# [WORK ORDER]
The reply should hold every entry exactly as written and none of the pictures.
Start of Block
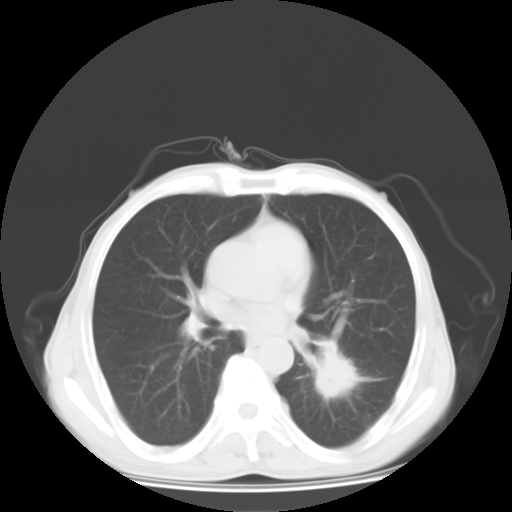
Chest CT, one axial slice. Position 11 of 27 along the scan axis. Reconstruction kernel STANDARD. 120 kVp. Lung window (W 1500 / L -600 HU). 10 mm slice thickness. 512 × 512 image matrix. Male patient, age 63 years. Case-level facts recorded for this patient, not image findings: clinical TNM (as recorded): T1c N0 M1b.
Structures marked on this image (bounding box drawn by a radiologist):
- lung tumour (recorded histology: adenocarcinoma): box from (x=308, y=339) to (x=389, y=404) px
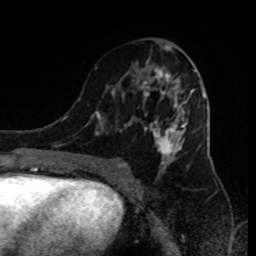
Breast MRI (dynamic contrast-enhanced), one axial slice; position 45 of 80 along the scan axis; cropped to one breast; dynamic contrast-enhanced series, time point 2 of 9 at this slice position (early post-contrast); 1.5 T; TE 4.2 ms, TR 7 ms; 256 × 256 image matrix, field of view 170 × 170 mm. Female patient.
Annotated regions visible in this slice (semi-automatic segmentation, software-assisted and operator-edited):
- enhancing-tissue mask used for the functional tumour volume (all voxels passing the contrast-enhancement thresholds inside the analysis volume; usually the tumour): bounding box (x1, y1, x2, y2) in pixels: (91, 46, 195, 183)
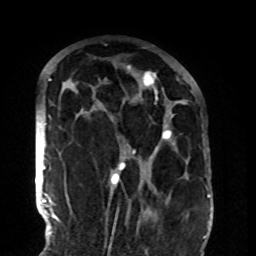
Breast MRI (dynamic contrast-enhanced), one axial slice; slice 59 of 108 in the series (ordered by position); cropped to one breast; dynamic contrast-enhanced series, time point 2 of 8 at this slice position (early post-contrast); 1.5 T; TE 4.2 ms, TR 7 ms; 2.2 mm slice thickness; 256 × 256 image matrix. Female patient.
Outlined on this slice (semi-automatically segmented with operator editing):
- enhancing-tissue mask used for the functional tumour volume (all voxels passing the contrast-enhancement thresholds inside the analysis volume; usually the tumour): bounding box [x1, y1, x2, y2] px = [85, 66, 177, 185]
End of Block
# [RESPONSE]
Chest CT, one axial slice. Position 11 of 27 along the scan axis. Reconstruction kernel STANDARD. 120 kVp. Lung window (W 1500 / L -600 HU). 10 mm slice thickness. 512 × 512 image matrix. Male patient, age 63 years. Case-level facts recorded for this patient, not image findings: clinical TNM (as recorded): T1c N0 M1b.
Structures marked on this image (bounding box drawn by a radiologist):
- lung tumour (recorded histology: adenocarcinoma): box from (x=308, y=339) to (x=389, y=404) px
Breast MRI (dynamic contrast-enhanced), one axial slice; position 45 of 80 along the scan axis; cropped to one breast; dynamic contrast-enhanced series, time point 2 of 9 at this slice position (early post-contrast); 1.5 T; TE 4.2 ms, TR 7 ms; 256 × 256 image matrix, field of view 170 × 170 mm. Female patient.
Annotated regions visible in this slice (semi-automatic segmentation, software-assisted and operator-edited):
- enhancing-tissue mask used for the functional tumour volume (all voxels passing the contrast-enhancement thresholds inside the analysis volume; usually the tumour): bounding box (x1, y1, x2, y2) in pixels: (91, 46, 195, 183)
Breast MRI (dynamic contrast-enhanced), one axial slice; slice 59 of 108 in the series (ordered by position); cropped to one breast; dynamic contrast-enhanced series, time point 2 of 8 at this slice position (early post-contrast); 1.5 T; TE 4.2 ms, TR 7 ms; 2.2 mm slice thickness; 256 × 256 image matrix. Female patient.
Outlined on this slice (semi-automatically segmented with operator editing):
- enhancing-tissue mask used for the functional tumour volume (all voxels passing the contrast-enhancement thresholds inside the analysis volume; usually the tumour): bounding box [x1, y1, x2, y2] px = [85, 66, 177, 185]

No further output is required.